§ **Work task**
In the records below, begin at the line that has "image of human" and stop after the line that has "image is of"; quote those lines verbatim and nothing more.

Dataset entries:

'''

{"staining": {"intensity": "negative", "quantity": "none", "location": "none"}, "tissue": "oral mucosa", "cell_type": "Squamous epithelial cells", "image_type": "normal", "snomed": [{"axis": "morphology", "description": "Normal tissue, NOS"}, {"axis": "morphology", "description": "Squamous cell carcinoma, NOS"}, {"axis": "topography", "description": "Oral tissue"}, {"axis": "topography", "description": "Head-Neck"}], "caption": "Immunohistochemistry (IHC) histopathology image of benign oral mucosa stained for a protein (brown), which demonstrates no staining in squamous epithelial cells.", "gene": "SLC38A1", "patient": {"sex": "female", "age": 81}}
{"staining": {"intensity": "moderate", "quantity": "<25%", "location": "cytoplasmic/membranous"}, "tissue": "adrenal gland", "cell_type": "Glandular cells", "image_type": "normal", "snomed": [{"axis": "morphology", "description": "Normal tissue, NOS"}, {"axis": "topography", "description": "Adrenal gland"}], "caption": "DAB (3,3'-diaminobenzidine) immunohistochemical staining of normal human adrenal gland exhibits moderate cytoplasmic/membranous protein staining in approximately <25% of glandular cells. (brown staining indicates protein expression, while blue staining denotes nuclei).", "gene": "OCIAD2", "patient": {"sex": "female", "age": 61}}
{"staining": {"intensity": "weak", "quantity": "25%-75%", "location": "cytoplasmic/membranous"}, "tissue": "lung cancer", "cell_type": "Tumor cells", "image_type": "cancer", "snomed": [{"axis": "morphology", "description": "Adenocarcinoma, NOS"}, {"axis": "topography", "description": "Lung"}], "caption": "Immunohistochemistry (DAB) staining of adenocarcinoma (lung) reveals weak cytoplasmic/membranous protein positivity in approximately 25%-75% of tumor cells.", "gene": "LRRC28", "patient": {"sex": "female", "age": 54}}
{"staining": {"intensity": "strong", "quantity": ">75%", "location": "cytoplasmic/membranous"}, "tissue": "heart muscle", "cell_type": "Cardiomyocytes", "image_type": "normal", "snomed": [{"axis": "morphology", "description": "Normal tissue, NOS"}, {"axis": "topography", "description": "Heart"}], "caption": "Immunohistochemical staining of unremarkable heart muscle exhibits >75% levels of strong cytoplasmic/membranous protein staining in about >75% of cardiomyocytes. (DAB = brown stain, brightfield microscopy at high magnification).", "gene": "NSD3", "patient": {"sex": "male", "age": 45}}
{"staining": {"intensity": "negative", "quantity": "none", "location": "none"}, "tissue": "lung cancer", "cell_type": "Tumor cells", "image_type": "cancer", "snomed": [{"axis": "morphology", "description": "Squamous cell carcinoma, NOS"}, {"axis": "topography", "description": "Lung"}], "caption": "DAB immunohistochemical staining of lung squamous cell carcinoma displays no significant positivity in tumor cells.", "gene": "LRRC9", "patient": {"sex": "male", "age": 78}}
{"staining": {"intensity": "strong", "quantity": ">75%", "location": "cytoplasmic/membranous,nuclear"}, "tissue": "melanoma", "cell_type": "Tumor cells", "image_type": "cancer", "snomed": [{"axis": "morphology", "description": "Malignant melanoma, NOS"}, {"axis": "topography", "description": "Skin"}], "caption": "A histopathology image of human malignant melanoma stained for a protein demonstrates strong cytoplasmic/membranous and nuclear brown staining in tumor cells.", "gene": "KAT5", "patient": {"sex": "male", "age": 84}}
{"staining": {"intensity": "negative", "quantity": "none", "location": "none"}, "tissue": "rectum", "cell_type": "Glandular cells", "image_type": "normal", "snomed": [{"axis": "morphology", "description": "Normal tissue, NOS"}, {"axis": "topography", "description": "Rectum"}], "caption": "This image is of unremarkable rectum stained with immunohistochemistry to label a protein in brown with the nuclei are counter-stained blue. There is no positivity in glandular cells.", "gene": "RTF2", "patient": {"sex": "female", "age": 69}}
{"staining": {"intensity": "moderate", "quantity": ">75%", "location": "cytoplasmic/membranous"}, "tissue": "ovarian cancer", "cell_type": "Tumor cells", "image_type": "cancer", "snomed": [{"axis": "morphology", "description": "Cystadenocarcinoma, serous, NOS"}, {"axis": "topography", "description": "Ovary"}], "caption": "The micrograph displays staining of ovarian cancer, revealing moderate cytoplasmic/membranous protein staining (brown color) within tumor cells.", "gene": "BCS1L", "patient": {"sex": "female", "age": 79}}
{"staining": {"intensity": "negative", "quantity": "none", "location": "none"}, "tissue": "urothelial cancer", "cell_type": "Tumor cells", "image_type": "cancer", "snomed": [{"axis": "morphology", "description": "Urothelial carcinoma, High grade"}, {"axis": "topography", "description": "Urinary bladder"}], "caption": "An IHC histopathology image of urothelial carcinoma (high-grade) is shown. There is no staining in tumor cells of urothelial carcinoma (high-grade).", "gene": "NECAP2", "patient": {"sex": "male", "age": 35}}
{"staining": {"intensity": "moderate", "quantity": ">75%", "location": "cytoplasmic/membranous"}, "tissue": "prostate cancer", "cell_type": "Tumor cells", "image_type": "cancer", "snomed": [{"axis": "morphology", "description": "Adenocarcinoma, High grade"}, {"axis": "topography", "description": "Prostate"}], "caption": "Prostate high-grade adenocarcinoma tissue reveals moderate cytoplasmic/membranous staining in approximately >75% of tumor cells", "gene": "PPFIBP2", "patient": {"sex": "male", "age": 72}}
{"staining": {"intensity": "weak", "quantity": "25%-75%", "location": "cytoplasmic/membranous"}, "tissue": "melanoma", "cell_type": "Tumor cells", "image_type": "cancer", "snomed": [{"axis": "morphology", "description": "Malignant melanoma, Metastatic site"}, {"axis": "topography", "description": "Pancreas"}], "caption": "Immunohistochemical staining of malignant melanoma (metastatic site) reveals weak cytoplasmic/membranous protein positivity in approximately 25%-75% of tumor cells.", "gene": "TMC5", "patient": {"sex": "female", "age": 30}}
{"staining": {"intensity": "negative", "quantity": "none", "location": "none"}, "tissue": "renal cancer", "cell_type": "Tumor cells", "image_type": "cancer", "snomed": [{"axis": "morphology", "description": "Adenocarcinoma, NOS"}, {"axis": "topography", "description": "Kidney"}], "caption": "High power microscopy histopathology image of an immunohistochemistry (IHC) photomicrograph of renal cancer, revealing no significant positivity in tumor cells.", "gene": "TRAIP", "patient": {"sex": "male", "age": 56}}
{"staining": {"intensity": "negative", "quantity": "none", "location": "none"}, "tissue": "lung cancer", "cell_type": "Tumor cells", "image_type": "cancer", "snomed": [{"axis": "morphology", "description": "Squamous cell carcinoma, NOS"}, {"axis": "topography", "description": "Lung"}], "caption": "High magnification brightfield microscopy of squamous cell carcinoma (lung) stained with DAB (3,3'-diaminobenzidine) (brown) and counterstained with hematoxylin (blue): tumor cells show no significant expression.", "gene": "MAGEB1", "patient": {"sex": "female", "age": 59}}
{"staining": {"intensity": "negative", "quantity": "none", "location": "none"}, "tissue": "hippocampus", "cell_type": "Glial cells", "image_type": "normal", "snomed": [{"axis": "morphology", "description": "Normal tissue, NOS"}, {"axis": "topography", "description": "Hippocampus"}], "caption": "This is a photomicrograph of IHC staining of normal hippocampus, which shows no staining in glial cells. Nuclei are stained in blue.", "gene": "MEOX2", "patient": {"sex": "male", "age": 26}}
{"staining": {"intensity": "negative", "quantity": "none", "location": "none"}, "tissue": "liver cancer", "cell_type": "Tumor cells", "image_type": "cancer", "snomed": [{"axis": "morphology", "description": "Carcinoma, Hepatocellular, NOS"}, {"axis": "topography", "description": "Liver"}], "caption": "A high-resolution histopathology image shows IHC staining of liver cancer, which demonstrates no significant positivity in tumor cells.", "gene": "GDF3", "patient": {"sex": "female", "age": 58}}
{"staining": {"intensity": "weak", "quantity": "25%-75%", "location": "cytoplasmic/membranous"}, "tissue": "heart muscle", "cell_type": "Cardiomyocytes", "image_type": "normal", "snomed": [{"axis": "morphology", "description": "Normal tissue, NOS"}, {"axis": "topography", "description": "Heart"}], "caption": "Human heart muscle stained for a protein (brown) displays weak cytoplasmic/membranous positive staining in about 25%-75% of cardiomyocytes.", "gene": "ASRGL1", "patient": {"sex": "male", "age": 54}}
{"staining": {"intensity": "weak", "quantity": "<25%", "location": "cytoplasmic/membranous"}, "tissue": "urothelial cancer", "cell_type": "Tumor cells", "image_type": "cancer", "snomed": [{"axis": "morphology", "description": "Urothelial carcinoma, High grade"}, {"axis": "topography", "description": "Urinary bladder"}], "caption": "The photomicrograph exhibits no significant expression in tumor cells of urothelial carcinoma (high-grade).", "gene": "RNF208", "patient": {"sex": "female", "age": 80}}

'''

§ **Expected answer**
{"staining": {"intensity": "strong", "quantity": ">75%", "location": "cytoplasmic/membranous,nuclear"}, "tissue": "melanoma", "cell_type": "Tumor cells", "image_type": "cancer", "snomed": [{"axis": "morphology", "description": "Malignant melanoma, NOS"}, {"axis": "topography", "description": "Skin"}], "caption": "A histopathology image of human malignant melanoma stained for a protein demonstrates strong cytoplasmic/membranous and nuclear brown staining in tumor cells.", "gene": "KAT5", "patient": {"sex": "male", "age": 84}}
{"staining": {"intensity": "negative", "quantity": "none", "location": "none"}, "tissue": "rectum", "cell_type": "Glandular cells", "image_type": "normal", "snomed": [{"axis": "morphology", "description": "Normal tissue, NOS"}, {"axis": "topography", "description": "Rectum"}], "caption": "This image is of unremarkable rectum stained with immunohistochemistry to label a protein in brown with the nuclei are counter-stained blue. There is no positivity in glandular cells.", "gene": "RTF2", "patient": {"sex": "female", "age": 69}}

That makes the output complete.